To do - When you retype the records that follow, keep each word as it is and drop any pictures.

Detected change data
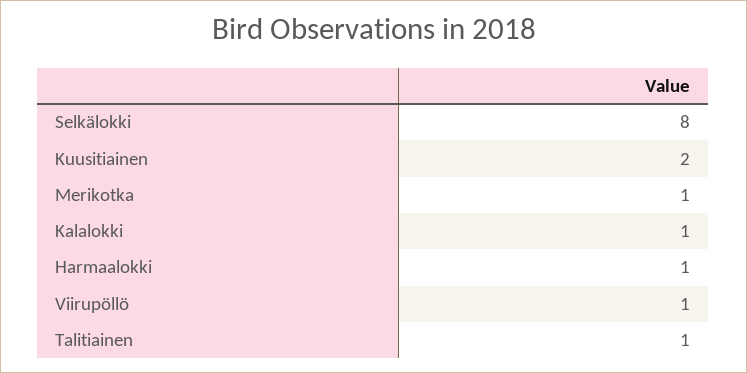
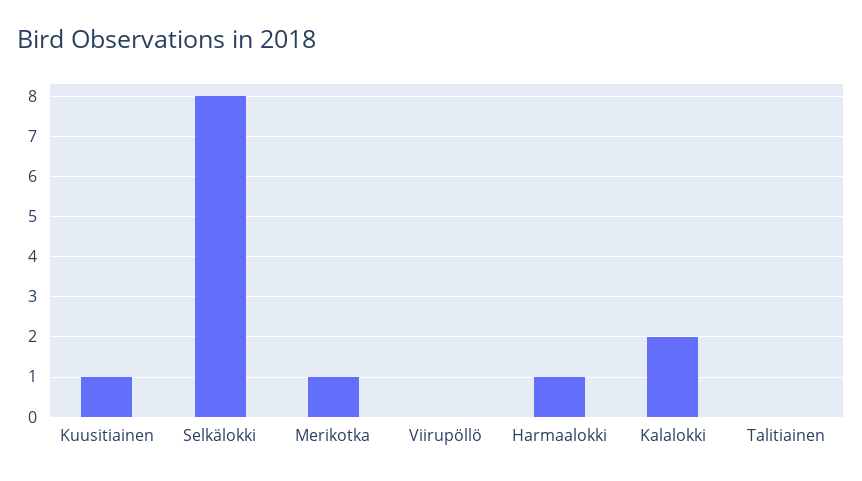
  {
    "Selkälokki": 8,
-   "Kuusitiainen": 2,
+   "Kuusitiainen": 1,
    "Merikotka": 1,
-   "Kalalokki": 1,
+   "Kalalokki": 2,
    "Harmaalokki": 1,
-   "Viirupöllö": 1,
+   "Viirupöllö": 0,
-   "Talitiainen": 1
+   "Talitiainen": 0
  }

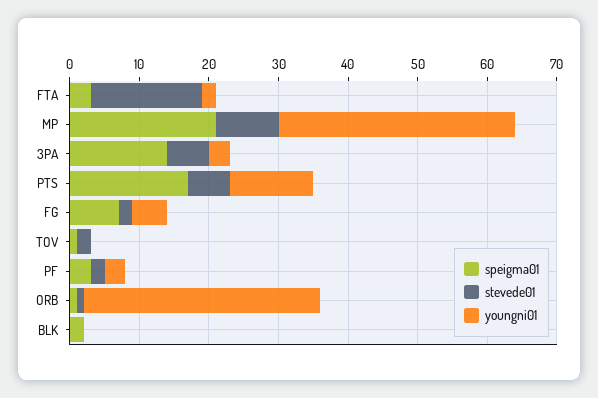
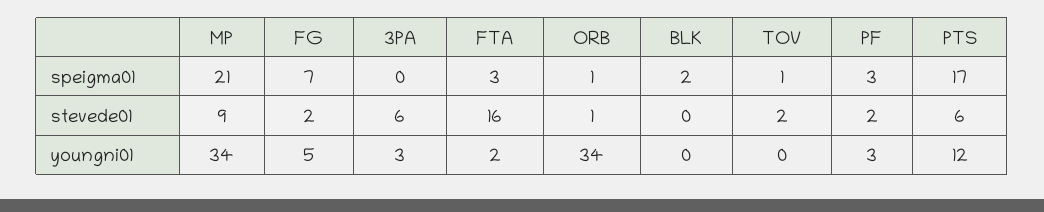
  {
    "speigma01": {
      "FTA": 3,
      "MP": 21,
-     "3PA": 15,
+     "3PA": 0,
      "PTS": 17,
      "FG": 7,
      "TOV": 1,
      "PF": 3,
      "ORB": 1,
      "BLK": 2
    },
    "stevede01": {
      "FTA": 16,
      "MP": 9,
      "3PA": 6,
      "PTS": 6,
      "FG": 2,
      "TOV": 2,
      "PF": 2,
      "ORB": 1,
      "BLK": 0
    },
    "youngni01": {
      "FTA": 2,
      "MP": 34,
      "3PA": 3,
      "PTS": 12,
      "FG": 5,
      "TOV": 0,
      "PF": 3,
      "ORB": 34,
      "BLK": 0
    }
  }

Written response -
  {
    "Selkälokki": 8,
-   "Kuusitiainen": 2,
+   "Kuusitiainen": 1,
    "Merikotka": 1,
-   "Kalalokki": 1,
+   "Kalalokki": 2,
    "Harmaalokki": 1,
-   "Viirupöllö": 1,
+   "Viirupöllö": 0,
-   "Talitiainen": 1
+   "Talitiainen": 0
  }

  {
    "speigma01": {
      "FTA": 3,
      "MP": 21,
-     "3PA": 15,
+     "3PA": 0,
      "PTS": 17,
      "FG": 7,
      "TOV": 1,
      "PF": 3,
      "ORB": 1,
      "BLK": 2
    },
    "stevede01": {
      "FTA": 16,
      "MP": 9,
      "3PA": 6,
      "PTS": 6,
      "FG": 2,
      "TOV": 2,
      "PF": 2,
      "ORB": 1,
      "BLK": 0
    },
    "youngni01": {
      "FTA": 2,
      "MP": 34,
      "3PA": 3,
      "PTS": 12,
      "FG": 5,
      "TOV": 0,
      "PF": 3,
      "ORB": 34,
      "BLK": 0
    }
  }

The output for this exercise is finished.